Crucially, Memosa does not hide the disagreement — it notes the discrepancy in the memo (for example, “NOI of $2.4M per underwriting model, vs. $2.1M cited in offering memo”). You get the trustworthy number and visibility into where the documents conflict, which is exactly the kind of thing an investment committee wants flagged.

For how these figures are extracted under the hood — the Excel parser, the PDF page pipeline, CoStar classification, and how the precedence weights are applied during retrieval — see the architecture deep dive on document processing.

At a high level, every uploaded document is processed and indexed into a deal-specific, isolated namespace, then retrieved on demand as the memo’s sections are written. Each claim in the finished memo carries a citation back to the source it came from, so reviewers can trace any number to its origin. The retrieval and citation machinery is covered in the retrieval pipeline and synthesis & footnotes.

Always include both required files. The OM gives the story; the model gives the numbers. With only one, the memo is missing half its evidence.

Add CoStar when you have it. Independent market data materially strengthens the comparables and market-overview sections and gives the memo a source that is neither the sponsor’s narrative nor the sponsor’s model.

Upload a clean, complete underwriting model. Because Excel outranks the OM, the model is doing a lot of the heavy lifting. A complete workbook — rent roll, cash flow, OpEx, returns, sensitivities — produces a far richer financial analysis than a stripped-down one.

Use a text-based PDF where possible. A born-digital OM (selectable text) extracts more cleanly than a scanned image. Memosa handles image-heavy PDFs, but clean text is faster and more accurate.

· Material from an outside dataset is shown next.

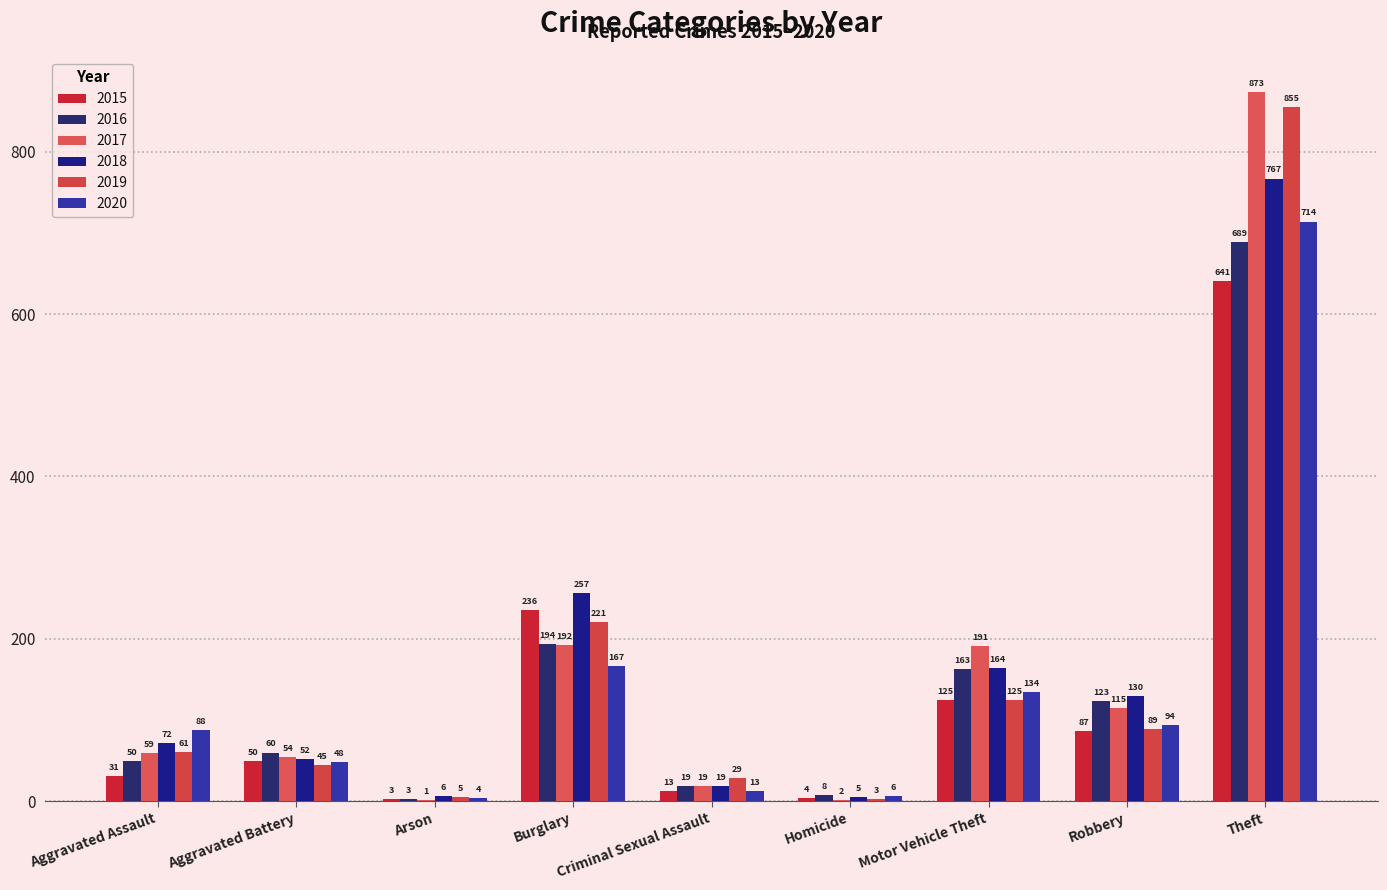

What is the spread (max minus min) of values at Criminal Sexual Assault?

16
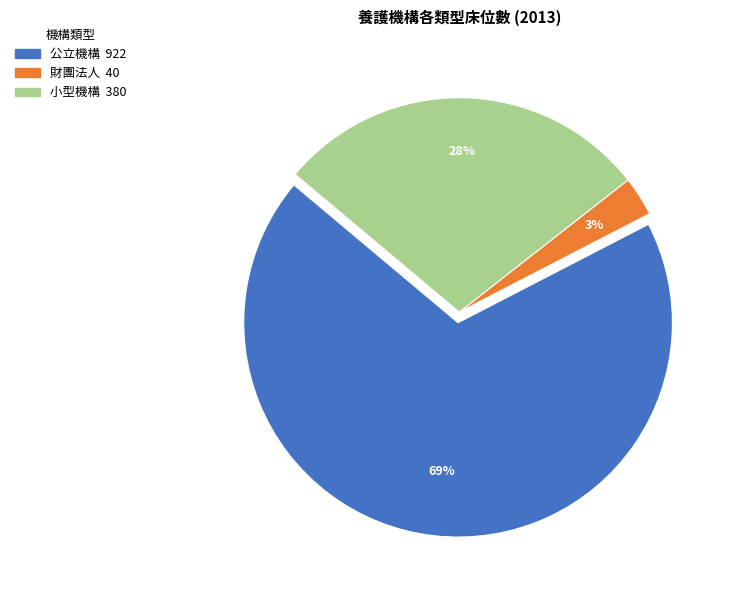

To the nearest percent, what is the average slice percentage?

33%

Name the deal the way you want it to read. The deal name keys the namespace and appears on the memo. Set it deliberately rather than accepting a placeholder.

Correct figures directly if you spot an error. Your direct input is the single highest-precedence source — if you know a document figure is stale, telling Memosa overrides it everywhere.

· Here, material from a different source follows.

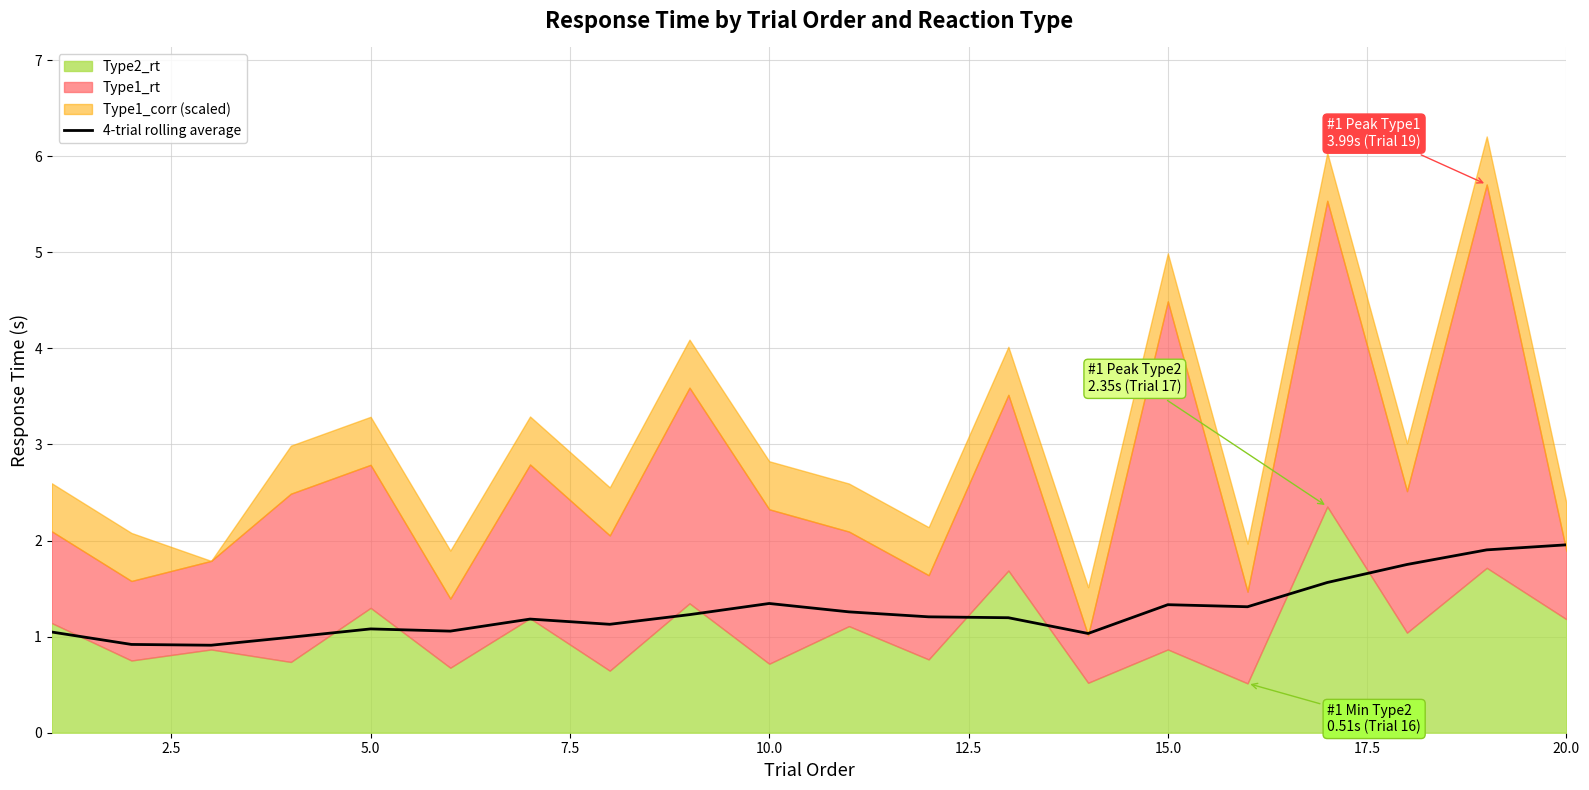

What is the highest value of the 4-trial rolling average series?

2.0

  • CLAUDE.md — the canonical Data Source Precedence ladder (USER INPUT (100) > EXCEL (90) > COSTAR (70) > PDF (50)) and the RAG embedding / chunking facts.
  • src/intel/ontology/cre_ontology.yaml — the precedence_weights: block (USER_INPUT 100, EXCEL 90, COSTAR 70, PDF 50): the single source of truth for the precedence weights.
  • src/intel/ontology/prose_generator.py — the conflict-resolution guidance the system applies (Excel-over-PDF and CoStar-over-PDF examples; “note the discrepancy” behavior).
  • src/utils/file_classifier.py — classification of uploads into pdf / excel / costar, including content-based CoStar detection of PDFs that don’t say “CoStar”.
  • src/canvas/services/web_intake_config.py — accepted extensions on the web-chat upload path (.pdf, .xlsx, .xls, .csv).
  • src/slack/handlers/file_handler.py — supported intake types on the Slack path (pdf, excel, costar).